Beth blinked back something in her eyes, her brain spinning for a logical answer to what obviously was a huge misunderstanding. Mary Kay might be a nurse, but even nurses could be wrong. Of course they could.
“She hasn’t gone anywhere,” Beth blurted out. “I just saw her.”
Wait. When had she seen her? She searched her memory for the exact time last night so there’d be no doubt. She’d tried calling Lynne to tell her that she was bringing over the Crock-Pot, but the line was busy so. . . so, she’d brought it over anyway and plugged it in. Then she’d tiptoed upstairs and found Lynne asleep not on the hospital bed in the living room, but on her old bed in the master suite.
That
was the problem. Mary Kay must have found the hospital bed empty and assumed Lynne had left.
“No, she’s just sleeping upstairs. I checked on her last night and. . .”
Mary Kay tightened her grip. “Listen to me, Beth. You’re not making any sense. I know this is awful to hear. It’s awful to say. Drake and I. . . we found her this morning when we went to her house to check. She was on the back porch.”
In this weather! It must have been close to freezing last night. What was she doing sleeping on the screened-in porch? “We’ve got to go get her.” Beth tried to jerk away, but Mary Kay held on. “She’ll catch her death of cold.”
“Beth.” Mary Kay refused to let go. “She overdosed on morphine. She committed suicide.”
Suicide
.
That did it. Beth just needed to hear the word. Her body quivered, her tongue suddenly as dry as sandpaper. The next thing she knew she’d curled into a ball on Mary Kay’s lap and Mary Kay was holding her like a child, rocking her like a baby.
Suicide.
After all those years of surgeries and chemo and fighting to live, Lynne had taken her own life.
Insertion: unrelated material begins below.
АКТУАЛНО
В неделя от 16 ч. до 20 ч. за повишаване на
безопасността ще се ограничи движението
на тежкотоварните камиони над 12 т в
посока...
Rationally, Beth knew this shouldn’t have been a shock. Hadn’t Lynne repeatedly vowed that should cancer finally get the best of her, she would get the better of it first? But Beth had prayed Lynne would never actually go through with it, certainly not so soon, when she had enough strength to move around. There’d been no hint of suicide when Lynne called around lunchtime the day before to gush about the blue skies and unseasonably warm weather.
“Indian summer!” she’d exclaimed. “I feel
fantastic
. Gonna sit outside and soak up the rays.”
It was the healthiest she’d sounded since her doctors brought up hospice, all other solutions having been ticked off, one by one. With morbid awareness, Beth realized Lynne had seemed so giddy not because of the blue skies and unseasonably warm weather, but because finally the wrenching decision was over. She had chosen to free herself of the pain. Permanently.
“I’m so sorry,” she heard Mary Kay murmur. “You two had such a special bond. This is going to be especially hard on you.”
Beth tried to respond, tried to form words, but couldn’t. Her mouth was too dry and all she really wanted to do, to be honest, was burrow her face in Mary Kay’s shoulder. How would she be able to face a world without her friend, without her daily calls and chats and laughter?
Who would loan her a few eggs, which Beth never seemed to keep in stock? Who would listen when David was screwing up one of his courses—and give solid advice she could use? Who would remind her it was time to cut back the raspberry canes or call to ask if she’d seen the bluebird nesting in the box Sean set up between their backyards? Who would tell her that everything was going to be OK? Because when Lynne said it, you knew it was true. Everything would be OK.